6 Features Not Found on the iPhone 6

Posted by admin on September 9, 2014 Blog | Tags: , , | No comments

iPhone 6 copy
Today, Apple, from their headquarters in Cupertino, California announced the iPhone 6, the iPhone 6 Plus and the Apple Watch. They ain’t cheap, fo sho. $199 is the starting price for the 6. $299 for the entry level 6 Plus. Pre-orders will be accepted beginning September 12th with delivery by September 19th. No word, as of yet, on the price point and release date of the Apple Watch.

While we know the screens are larger than the 5 and the battery is better and it’s the most powerful iPhone to date…they still don’t have some features, that if I may speak for society as a whole, should be standard.

1. Holodeck: First used on the Starship Enterprise, headed by Captain Jean-Luc Picard, the holodeck had virtual reality on lock down. Man, any scenario you could come up with…a threesome with a Ferengi and a Romulan, for instance, that could happen. (Sadly, Star Trek: The Next Generation, never utilized the holodeck for such humanitarian ventures.) While holodeck technology will not be on the iPhone 6, you will still have access to contract viruses from a myriad of porn sites.

2. A Politeness Feature: This app would prevent a-holes from Tweeting while sitting at a green light, holding up traffic. It would stop consumers from having a conversation while at the supermarket check-out. Also known as the “manners application,” it would send an static electric shock into the ear of a Bluetooth clad customer when he or she is speaking too loudly in a public place. Unfortunately, the only technology available is the threat of bodily harm. Which, in many cases, does not turn out well.

3. A Complimentary Monkey: Don’t be ridiculous. I’m not talking about a full grown, surly, chimpanzee or anything. That would be dumb. Maybe a Capuchin, Spider or a cute, frisky little Marmoset. I just think the iPhone 6 could justify its exorbitant cost, with a sweet little creature as a gift with purchase…like they do at the perfume counter. The monkey could carry the phone, perhaps properly communicate with Siri and get you to the next level on Candy Crush.

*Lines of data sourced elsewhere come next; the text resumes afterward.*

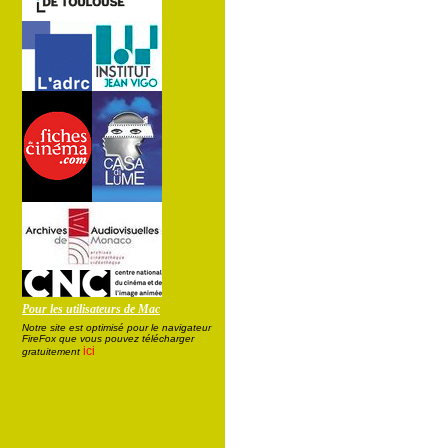
Pour les utilisateurs de Mac
Notre site est optimisé pour le navigateur
FireFox que vous pouvez télécharger
ici
gratuitement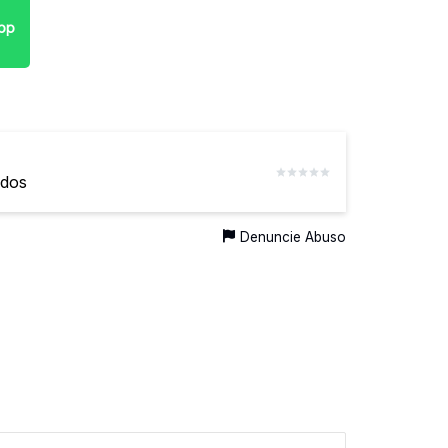
pp
ados
Denuncie Abuso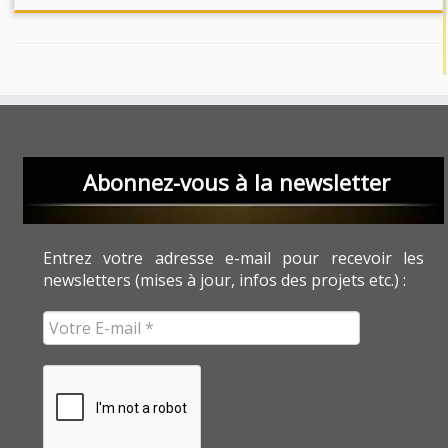
Abonnez-vous à la newsletter
Entrez votre adresse e-mail pour recevoir les
newsletters (mises à jour, infos des projets etc.) :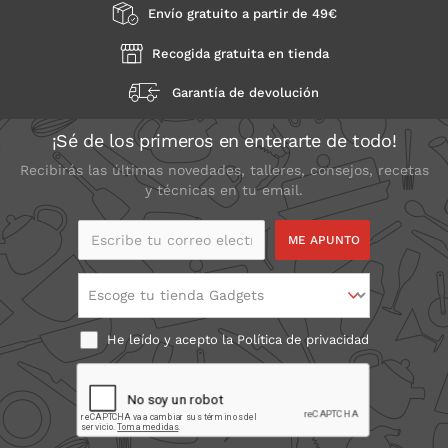
Envío gratuito a partir de 49€
Recogida gratuita en tienda
Garantía de devolución
¡Sé de los primeros en enterarte de todo!
Recibirás las últimas novedades, talleres, consejos, recetas
y técnicas en tu email.
Escribe tu correo
electrónico
Escoge tu tienda Gadgets
He leído y acepto la
Política de privacidad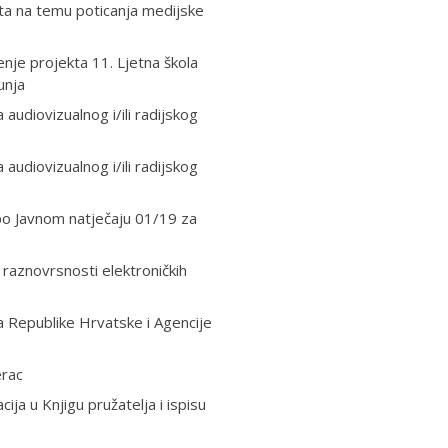
ata na temu poticanja medijske
nje projekta 11. Ljetna škola
unja
audiovizualnog i/ili radijskog
audiovizualnog i/ili radijskog
 po Javnom natječaju 01/19 za
 raznovrsnosti elektroničkih
a Republike Hrvatske i Agencije
erac
cija u Knjigu pružatelja i ispisu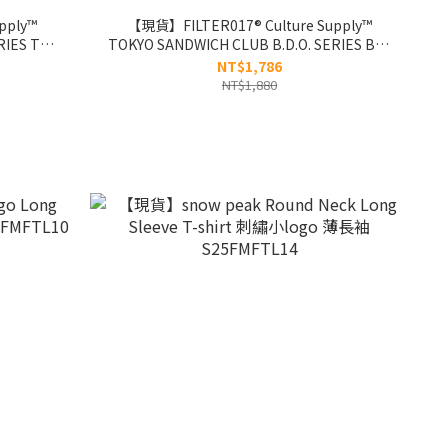
pply™
【現貨】FILTER017® Culture Supply™
RIES TSC
TOKYO SANDWICH CLUB B.D.O. SERIES BLT
吉祥物⻑T
Long Sleeves Tee 三明治厚磅⻑T
NT$1,786
NT$1,880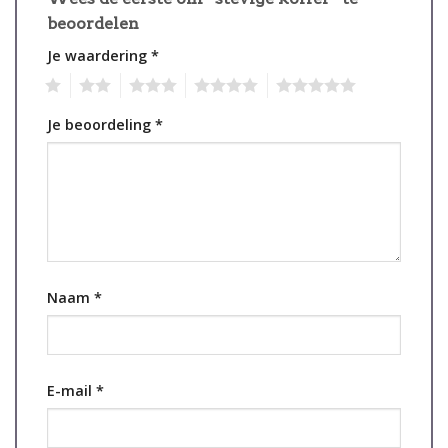
beoordelen
Je waardering
*
1
2
3
4
5
Je beoordeling
*
Naam
*
E-mail
*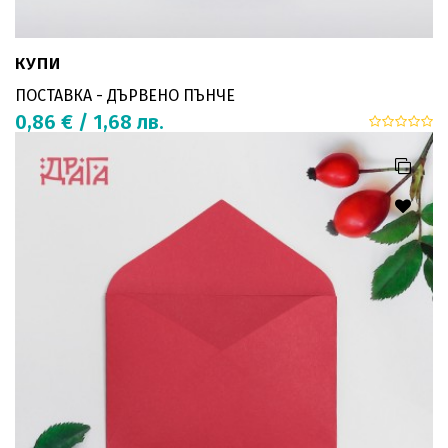
КУПИ
ПОСТАВКА - ДЪРВЕНО ПЪНЧЕ
0,86 € / 1,68 лв.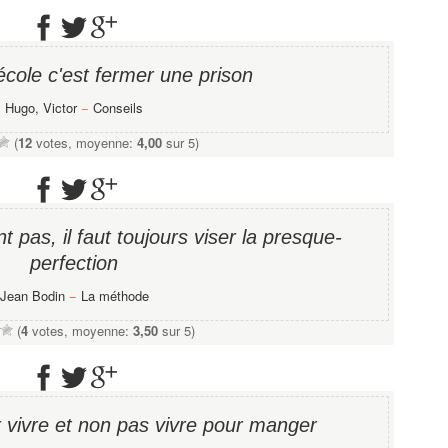
école c'est fermer une prison
Hugo, Victor
−
Conseils
(
12
votes, moyenne:
4,00
sur 5)
t pas, il faut toujours viser la presque-
perfection
Jean Bodin
−
La méthode
(
4
votes, moyenne:
3,50
sur 5)
r vivre et non pas vivre pour manger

4. Neuralyzer: Come on already. Agent K had one. It should be standard on the iPhone 6. Your iPhone already has a flash on it. Where’s the mind eraser made famous in Men in Black? Call your boss a dick. Neuralyzer him. Get caught in the sack with someone other than your wife. Neuralyzer her. Do all kinds of dirty s***, and have people look into your iPhone and zap, bing, pow. It. Never. Happened.

5. A Time Travel Portal: We had heard rumors of a program on the new iPhone that would allow us access to the wormhole. Unfortunately, iPhone 6 will not have this feature as time travel is not yet possible. So, presently, the space time continuum is safe. We have heard, however, that Apple has been consulting with a Doc Brown of Hill Valley on acquiring the technology.

6. Carbon Freezing: Yeah, like Star Wars, right? Gotta go on a long trip with the kids, use the iPhone’s carbon freezing feature on the kids and travel quietly with the kids safely encased in Carbonite. So, there’s that…and obviously if you want to transport Han Solo, with the help of Boba Fett to Tattooine, you could do that too.